15歳になった市子は、修学旅行のお風呂で自分の身体に違和感を感じていました。
そんな市子の身体に小泉は興味を示しながらも、なつみと肉体関係を持つようになりました。
◆悲劇
友人である梢が田中宗介と付き合い出し、次第に学校で孤立していった市子は、寂しさから出会い系サイトの利用をはじめます。
15歳になった月子はほぼ寝たきり状態となり、市子はめんどうをみるためバイトを辞めてしまいます。
小泉はその頃から、市子にセクハラ行為を行うようになりました。
高校に入学した市子(20歳)は、北秀和からストーカーされますが、田中宗介と交際をはじめます。
はじめての恋に夢中になった市子は、呼吸器が必要にまでなった月子の介護をおろそかにしていきました。
そして、あるとき月子の酸素マスクを外し命を奪いました。
母親は、市子に「ありがとう」とお礼を言い、同居していた小泉は、月子の遺体を生駒山中に埋めにいきました。
その後、小泉は市子に乱暴しようしますが、抵抗した市子に刺殺されます。
偶然その場を見ていた同級生の秀和は、小泉の遺体を線路に横たえ自殺にみせかけたのでした。
『市子』感想
現在、日本には戸籍を持たない人が800人以上います。
『市子』は、そんな無戸籍問題を背景に、失踪した女性の実像に迫るミステリーです。
彼女に関わった人々が記憶を辿って語り、その断片的なエピソードから「市子」の壮絶な人生が浮き彫りになる過程は、心が締め付けられるような苦しさを感じます。

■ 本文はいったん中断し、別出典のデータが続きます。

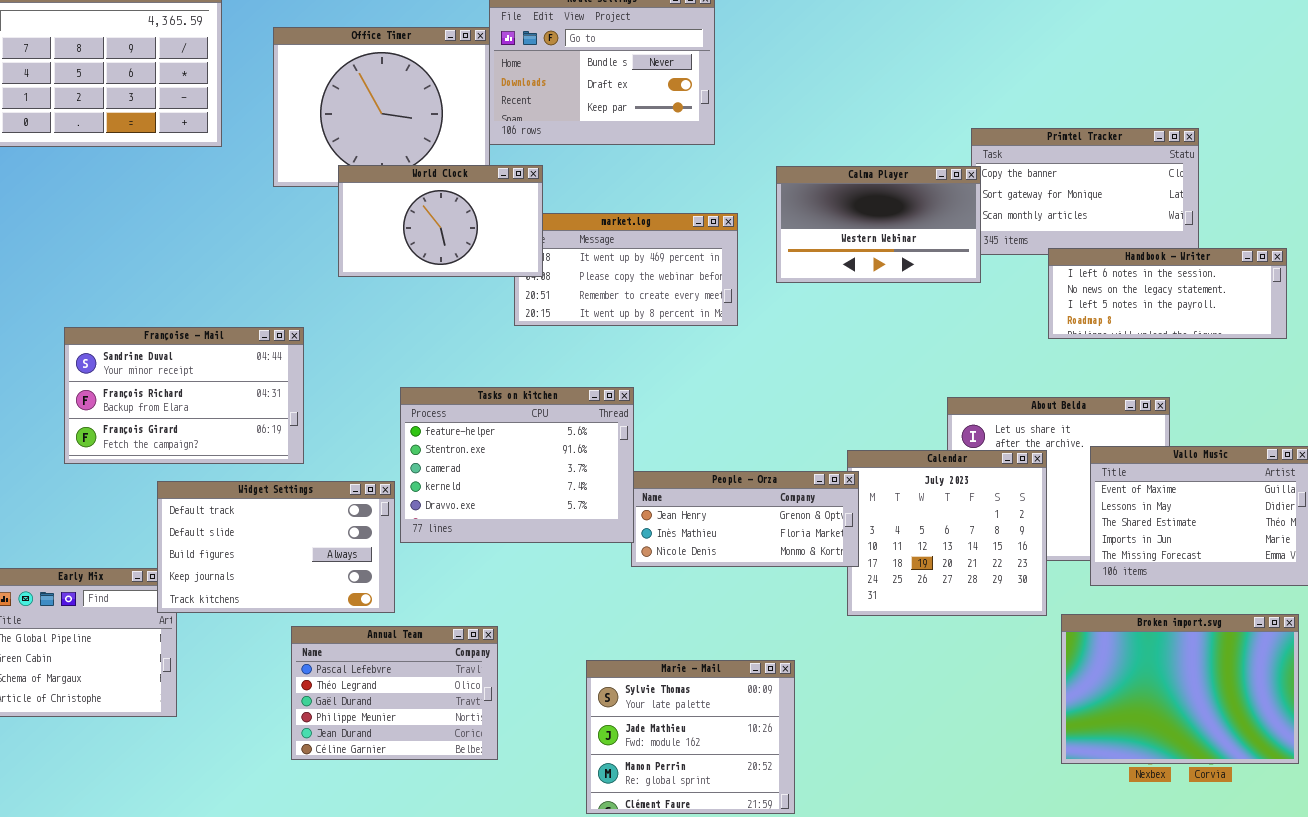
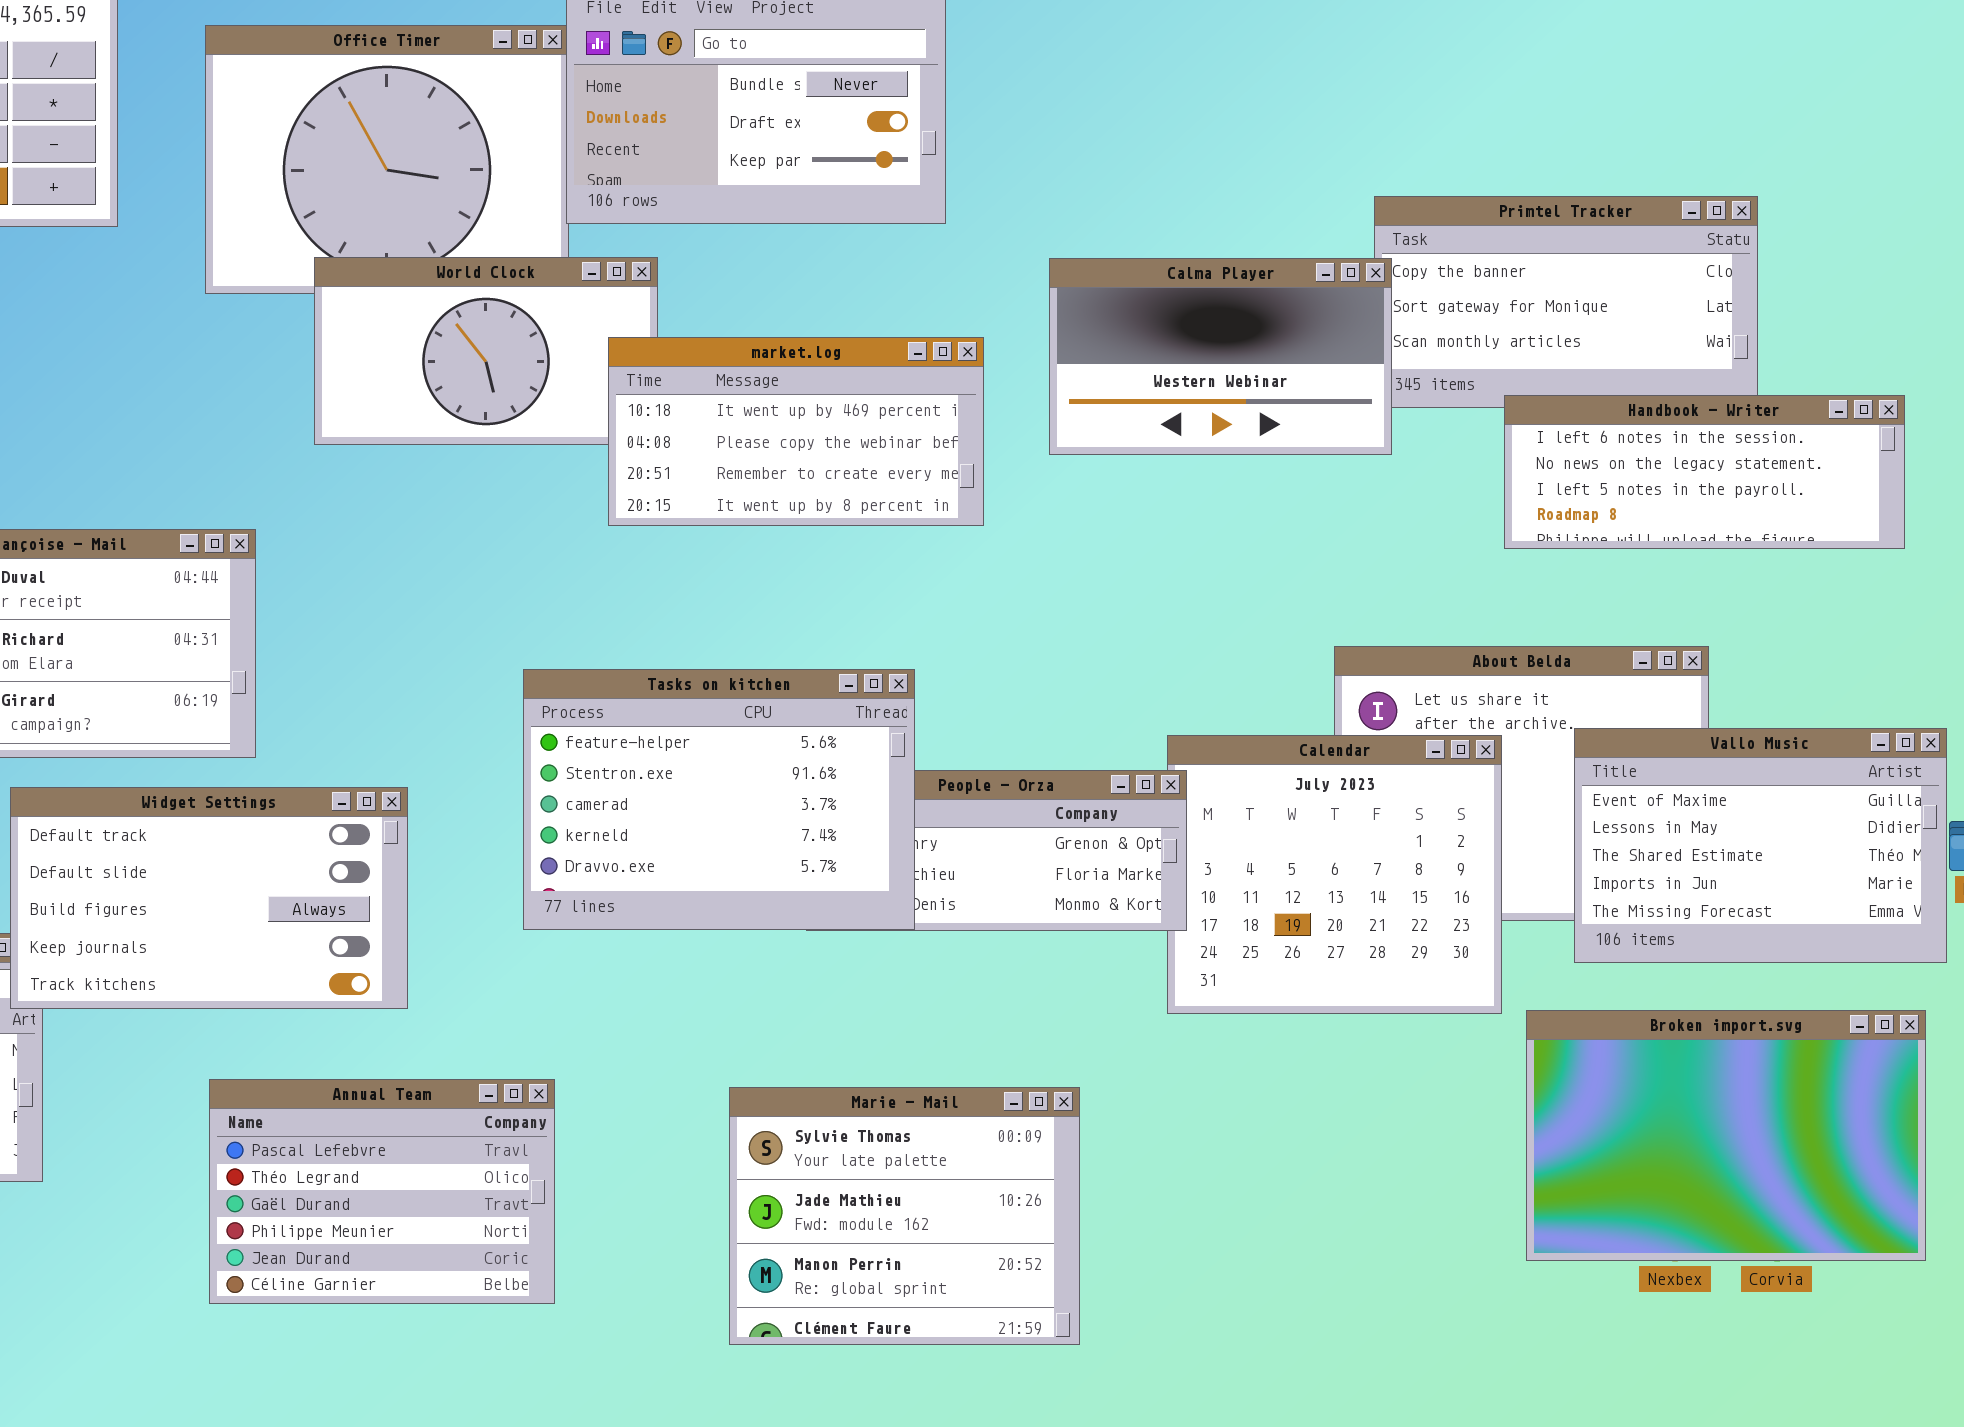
market.log: [514,213,738,326] -> [608,337,984,526], raised
Tasks on kitchen: [400,387,634,543] -> [523,669,915,930], moved
Annual Team: [291,626,498,760] -> [209,1079,555,1304], moved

戸籍上存在しない子どもは、学校や地域からこぼれ落ち、最後の砦ともいえる行政や役所にまで気づかれることはありません。
市子も存在しているのに、“いないもの”として扱われ閉鎖的な環境で育ち、早くから「自分は何者なのか」という問いと対峙していきます。
戸籍がなければ、就職、携帯電話の契約、家を借りること、銀行口座の開設…に困り、自立することさえままなりません。
市子が追い込まれ「誰かになりすます」ことでしか生きる術を見いだせなかったことは容易に想像できます。
『市子』はフィクションでありながらも、昭和~平成への出来事と一緒に描かれているので、自分の身近で起きているような生々しさを感じます。
私は「無戸籍」という言葉は知っていましたが、恥ずかしながらこれまであまり気にしたことがありませんでした。
『市子』の物語は、当たり前にあるはずの物を持たず、苦しんでいる人がいることを知ると同時に、「普通」や「日常」を見つめ直すきっかけをもらった作品でした。